**** EXCERPTED TEXT

I came to recognize that the problem was not with the lock but with the key. Part of this was because while the key couldn't unlock the passenger door, it had the same problem in locking the driver side door. Incidentally, both of these tasks require you to turn the key counter clockwise. That doesn't make as much sense if it's a problem with the lock, but a metal key's sharp edges, and its peaks and valleys, abused over time by years of metal-on-metal friction (as well as occasional off-label use as an ad hoc box cutter), could get worn down and no longer align the tumblers properly. More recently, in the last couple of weeks, I started having problems unlocking the driver's door and the trunk. My positions of laziness and cheapness were no longer tenable.
You can't just copy a worn key without getting a worn copy. So I looked into getting a worn key fixed, and called the dealer. Walser Toyota, where I bought the thing nine years ago, told me that if it's a plain metal key, they can re-code a new key that would essentially restore its factory pointiness and sharpness. They'll do it, for about $5 a copy, if you show them your title and ID. (That price is only good for plain old mechanical keys. If it's a chipped key, it's $68 a copy, and more if you have a built-in remote entry fob. I miss keyless entry, but this is a pretty great feature of low-tech car security.)
So they made me some copies. Their long edges are all sharper than the original, which you'd expect since the cross-section of a blank key will always be nice and rectangular. I was surprised, though, that the teeth of the new keys seem just as rounded-off as the original. Anyway, here's what I've ended up with:
- KEY 0 (or, if you prefer, KEY PRIME) - the last surviving original. Unlocks driver, locks passenger, unlocks trunk, starts car. Exterior lock performance is hinky, as described above.
- KEY A - new copy. Locks & unlocks both doors and trunk, starts car. Turns the locks more easily than I think any key ever has. Locks the trunk so it can't be popped from inside the cabin, which I don't think I've ever tried. The King of Keys and Key of Kings.
- KEY B - new copy. I think I got this one to unlock the driver door once. Does nothing else. Worse than the original.
- KEY C - new copy. Worthless garbage. Might as well be for another car, for all it operates on this one.
So, dear people who might know more about cars than I do, what now? Was Walser giving me crappy copies of my old key, instead of grinding a new one to the factory code? If so, why is one so much better at its job? And what do I do now? Take it to a different Toyota dealer? Call a locksmith? In short, what the hell?

********
**** PROVIDED DATA

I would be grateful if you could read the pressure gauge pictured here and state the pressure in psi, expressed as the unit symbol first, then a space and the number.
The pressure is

********
**** PROVIDED DATA

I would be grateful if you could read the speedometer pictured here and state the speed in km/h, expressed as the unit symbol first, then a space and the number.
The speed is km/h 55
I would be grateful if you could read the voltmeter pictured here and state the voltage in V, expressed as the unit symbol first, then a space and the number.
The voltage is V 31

********

TASKS FOR THIS EXERCISE:
**A.** List every key by the label the car key post gives it.
**B.** According to the car key post, what does the dealer charge to copy a chipped key?

SOLUTIONS:
**A.** KEY 0 (also called KEY PRIME), KEY A, KEY B, KEY C

**B.** $68 a copy, and more with a built-in remote entry fob.